__Set task__.
Reproduce the temple pilgrimage post word for word, everything from "I came to Shikoku" down to "May 19 or 20.".

* Start Reading text *

Posted by on May 13, 2013

Visits to 23 Temples in Kagawa Prefecture May 13 – 17

Zentsuji (Stop75), the birthplace of Kobo Daishi (774-835) and the temple was built by Kobo Daishi on his return from China in 807

Okuoji (Stop 88), last stop of the pilgrimage

May 13 Monday: Stop 88-85

I came to Shikoku in order to continue the 88-temple pilgrimage route (I completed Stage 1 covering 23 temples in the Tokushima Prefecture last December. Please refer to the older posts). I have been advised to begin with the 23 temples in the Kagawa Prefecture i.e. Stops 66 – 88. If time allows, I could go onto the Ehime Prefecture for Stops 40-65 before taking a ferry to Beppu, Kyushu on May 19 or 20.

The local train service here is excellent. I brought a day pass (¥1200) and the train to Nagao took 40 minutes. I got there about 10am and found the bus to Okuoji (Stop 88) where I would begin this pilgrimage trip would come at 11:14am. Hence, I went to Nagaoji (Stop 87) which is only three minutes on foot. The weather was lovely and I stayed there for almost an hour. A pilgrim talked with me though he could manage a few English words. His name is Konish Takao and he offered to take me to Okuoji in his car. Takao is 48 years old and visits temples when he has his day off.

 
 

Main Hall

Daishi Hall

Okuoji (Stop 88) located 18km away on a hill top is special: it is the last stop of this pilgrimage route. I met a group of pilgrims who took 41 days to complete the route on foot. I hope to follow Kobo Daishi’s footstep one day if I am still fit. I noticed an 800-m trail goes to Okuni-in (the inner sanctuary) and wanted to make an ascent. Takao was not keen but did not want to leave me alone. He was panting all the way to the top!

 

Path to Okuni-in

Takao at Okuni-in

 

Daishi Hall (L) & Main Hall (R)

I invited Takao for lunch. He insisted on driving me to Shidoji (Stop 86). He was so tired that he dozed off in the garden while I was busy looking at the temple and taking pictures. There are many treasures including impressive wooden structures, paintings, sculptures and a Japanese garden (but it was closed).

 

Main Hall (L) & Daishi Hall (R)

* End Reading text *
* Start Data records *

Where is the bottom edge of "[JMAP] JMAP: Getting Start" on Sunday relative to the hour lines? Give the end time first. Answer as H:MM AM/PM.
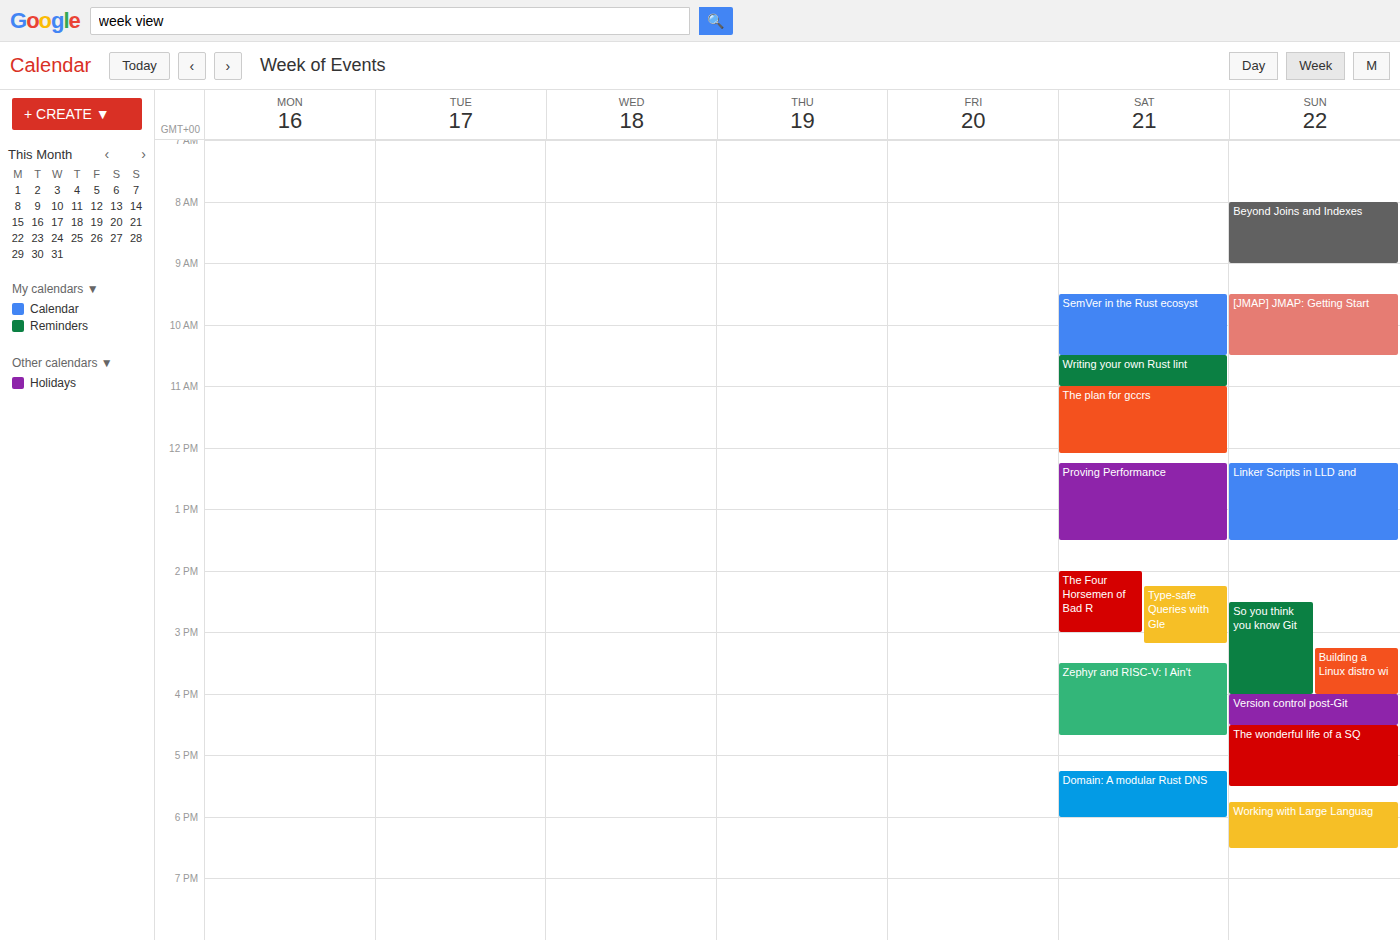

* End Data records *
* Start Data records *

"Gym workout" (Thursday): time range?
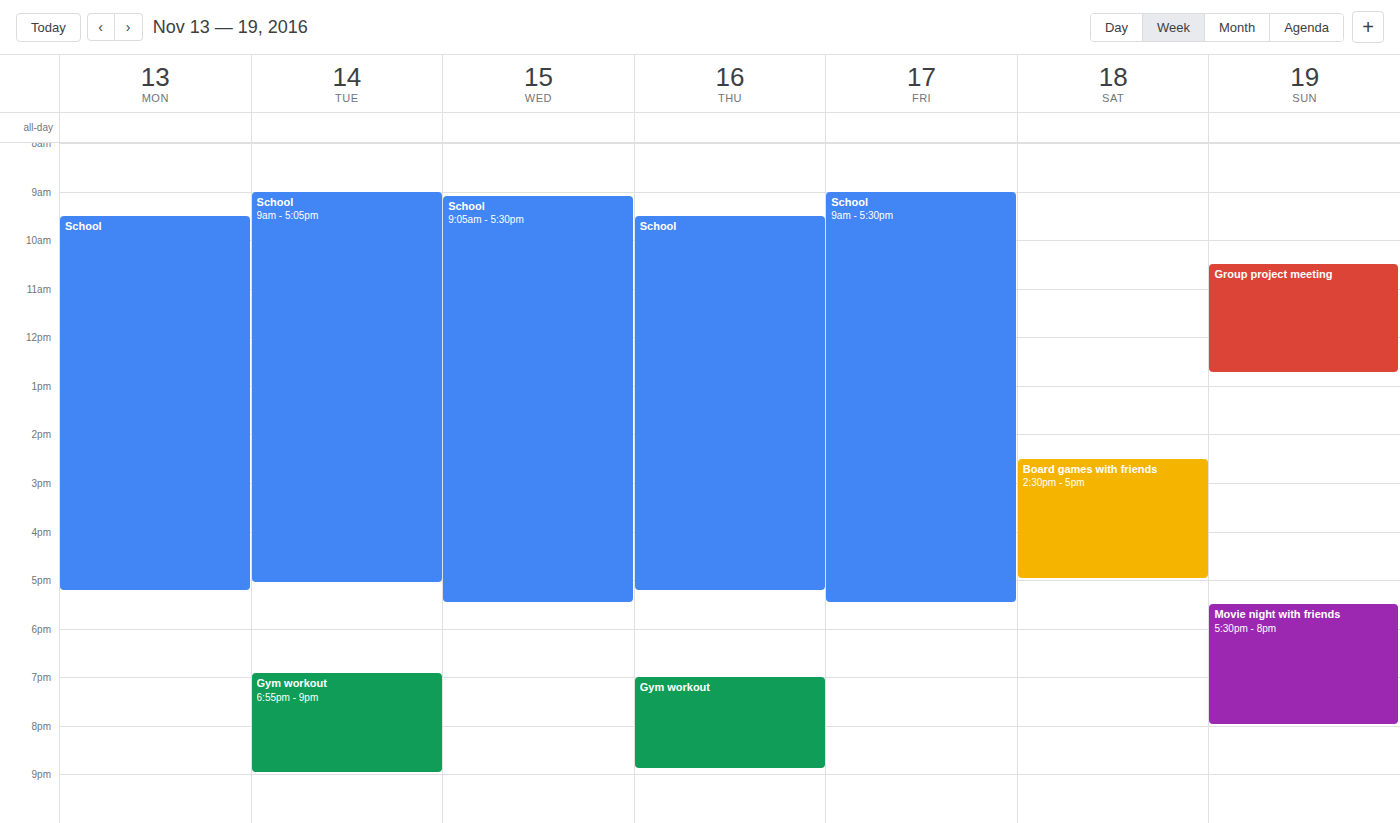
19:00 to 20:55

* End Data records *

__The answer__.
I came to Shikoku in order to continue the 88-temple pilgrimage route (I completed Stage 1 covering 23 temples in the Tokushima Prefecture last December. Please refer to the older posts). I have been advised to begin with the 23 temples in the Kagawa Prefecture i.e. Stops 66 – 88. If time allows, I could go onto the Ehime Prefecture for Stops 40-65 before taking a ferry to Beppu, Kyushu on May 19 or 20.